Now, here's the important part: Even though I am not "great", I do not regret my surgery. I say this because I still believe that my hysterectomy was needed for my overall health. I'm more than my sex drive. Not that it isn't important, but if I had it to do over again, I'd still have the surgery because I'm less uncomfortable now than I was before.
I think if you're not at least 99% sure that this is the best thing for your overall health, having this surgery is simply not for you at this time. And it will definitely make it more difficult to deal with complications which come down the road. If you have done your research, and you believe this is the best thing for you, then you can have the surgery and be willing to face what comes later.
Chances are, you'll have a good outcome. But we'll be here for you no matter what happens.
i havent noticed any change with any of the things you mentioned. i was one of the lucky ones who had no complications. as for the bladder or bowel being nicked..that is a risk we all take with any abdominal surgery and it has to be mentioned as a possibility. it doesnt happen a lot but it happens. i dont notice any change in my libido at all...i kept my ovaries and they seem to be working fine. if you are having them removed, you should speak to your dr in depth about your concerns and come up with a plan for hormone replacement before your surgery. doing lots of research and being prepared is the most important thing before facing major surgery. dont go into it hoping none of that will happen to you...be prepared that it could happen and as long as you are comfortable with your decision to have the surgery, you can deal with any problems you have one at a time. if you are the least bit unsure, the best thing to do is postpone until you are positive you are ready.
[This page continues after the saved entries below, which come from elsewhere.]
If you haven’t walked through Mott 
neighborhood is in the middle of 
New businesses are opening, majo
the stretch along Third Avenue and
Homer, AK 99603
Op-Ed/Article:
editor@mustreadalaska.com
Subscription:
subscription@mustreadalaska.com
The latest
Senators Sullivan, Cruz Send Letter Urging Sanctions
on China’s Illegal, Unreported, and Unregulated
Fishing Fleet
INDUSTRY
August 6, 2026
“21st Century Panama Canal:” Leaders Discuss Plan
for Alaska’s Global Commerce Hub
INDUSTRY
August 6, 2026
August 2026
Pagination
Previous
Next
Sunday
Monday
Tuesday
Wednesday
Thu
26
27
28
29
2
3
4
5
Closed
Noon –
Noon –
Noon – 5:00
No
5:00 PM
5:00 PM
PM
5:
I am one of the ladies that worries about "what if". It can be really stressing and intimidating.
So...what to do.
First, is the relief the surgery would provide more important then the possible consequences? If there are some consequence that don't even out, what are the chances of that occurring?
Then get informed. I wrote down every concern. As you research you likely will find more to worry about. Write those also. Then I found information on every possible senerio. Ask sisters who went through it. Ask you doctor, use books, internet, etc...
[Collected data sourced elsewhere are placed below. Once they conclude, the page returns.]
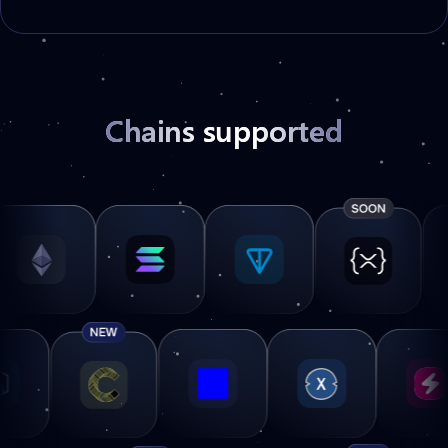
Chains supported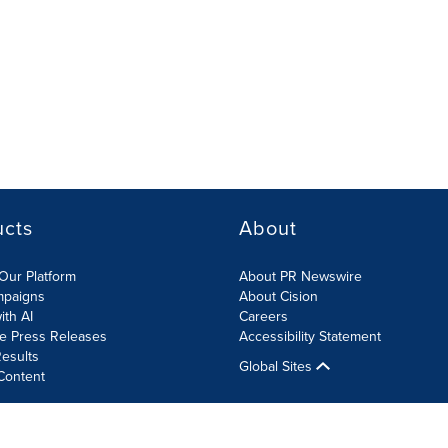
ucts
About
Our Platform
About PR Newswire
mpaigns
About Cision
ith AI
Careers
te Press Releases
Accessibility Statement
esults
Global Sites
Content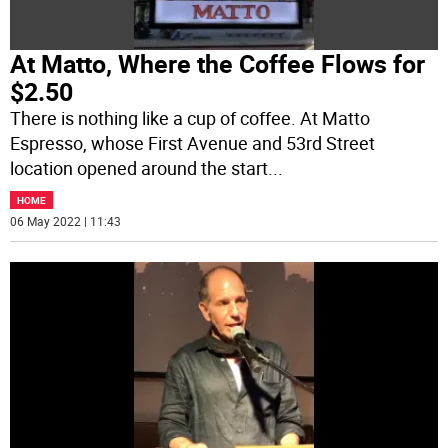
At Matto, Where the Coffee Flows for
$2.50
There is nothing like a cup of coffee. At Matto
Espresso, whose First Avenue and 53rd Street
location opened around the start
...
HOME
06 May 2022 | 11:43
Some worries I could forget about once I had good information. other I could not. Your concerns will vary depending on what is important for you. Then i evaluated.
Is it still worth it?
For me having the info for "worst case senerio" allowed me to proceed. I choose to hope for the best, trust my surgeon, doctors, and myself. But i went in armed for "what if..."
The reduced stress of knowledge, I also believe allowed me to relax, and heal better. I felt better, that if anything went wrong, i would know to recognize it, and how to deal with it.
Concerns involving sex, I also consulted my spouse. It matters to him in addition to me. Knowing his take on it also reduced my stress level. Sex is important to use. But it is not what defines us. Would we still make it as a couple without sex? For us, the answer is yes. I don't know how the hyster has affected my sex drive, i am only a few days out. But i think knowing what I do, will allow me to relax, and accept whatever comes. Sometimes just being able to relax can allow a better result then the stress and worry.
So if you are like me, and knowledge of "what if" is vital. get armed with as much knowledge as you can. Then allow it to guide you, and know you are well prepared.